Let’s say a new screening test is developed to figure out if people have diabetes before they start showing symptoms. Before using the test, we have to make sure that the test works - in other words, can the test correctly identify if a person has diabetes or not? This is the test’s validity, and it has two components - sensitivity and specificity.
A test with high sensitivity will correctly identify most people who have the condition, and a test with high specificity will correctly identify most people who don’t have the disease.
So let’s say that we recruit a 1000 people - 100 people who have diabetes and 900 people who don’t to put our diabetes test to the test!

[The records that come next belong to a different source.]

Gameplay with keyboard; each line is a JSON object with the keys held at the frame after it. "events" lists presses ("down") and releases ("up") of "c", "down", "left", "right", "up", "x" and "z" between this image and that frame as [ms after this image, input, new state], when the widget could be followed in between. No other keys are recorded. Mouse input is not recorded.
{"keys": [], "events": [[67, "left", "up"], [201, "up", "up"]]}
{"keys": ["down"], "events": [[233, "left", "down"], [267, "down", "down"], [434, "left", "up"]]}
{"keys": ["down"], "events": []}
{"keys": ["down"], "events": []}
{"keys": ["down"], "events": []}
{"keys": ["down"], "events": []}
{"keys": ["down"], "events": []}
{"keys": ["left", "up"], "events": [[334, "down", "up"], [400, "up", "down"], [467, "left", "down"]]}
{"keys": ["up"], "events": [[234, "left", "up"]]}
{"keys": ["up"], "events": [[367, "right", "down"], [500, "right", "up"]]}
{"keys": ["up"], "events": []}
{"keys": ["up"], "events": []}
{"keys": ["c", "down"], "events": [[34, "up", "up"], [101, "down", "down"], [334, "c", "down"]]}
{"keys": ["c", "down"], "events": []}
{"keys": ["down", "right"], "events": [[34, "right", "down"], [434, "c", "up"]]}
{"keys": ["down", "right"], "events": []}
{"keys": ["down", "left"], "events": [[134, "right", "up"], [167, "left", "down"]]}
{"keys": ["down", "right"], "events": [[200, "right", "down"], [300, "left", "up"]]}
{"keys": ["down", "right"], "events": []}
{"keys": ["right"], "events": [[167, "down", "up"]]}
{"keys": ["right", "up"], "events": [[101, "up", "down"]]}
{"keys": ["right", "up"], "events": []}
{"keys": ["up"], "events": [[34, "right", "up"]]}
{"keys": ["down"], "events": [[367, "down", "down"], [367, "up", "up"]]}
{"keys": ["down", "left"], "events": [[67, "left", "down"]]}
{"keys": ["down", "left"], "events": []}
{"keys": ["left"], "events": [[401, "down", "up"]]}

We can organize the results using a 2 by 2 table, where the true disease status, positive or negative, of the individual is on the top of the box and the results of the screening test, positive or negative, are on the side, and each of the cells is labeled a, b, c, or d. In this situation, a positive test indicates that a person has diabetes.
So let’s look at this table closer, a person who gets a positive test result and has positive disease status, so has diabetes, is called a true positive.
A person who gets a negative test result and a negative disease status, so doesn’t have diabetes, would be a true negative.
A person who gets a positive test result even though they don’t have diabetes, would be a false positive.
And lastly a person who gets a negative test result even though they have diabetes, would be a false negative.
To calculate sensitivity, we divide the number of true positives by the total number of people who have diabetes - so cell a divided by the sum of cell a and cell c.
A test with perfect sensitivity would have 100 true positives in cell a, because the test would correctly identify everyone who has diabetes, and zero false negatives in cell c.
To calculate specificity, we divide the number of true negatives by the total number of people who do not have diabetes - so cell d divided by the sum of cell d and cell b.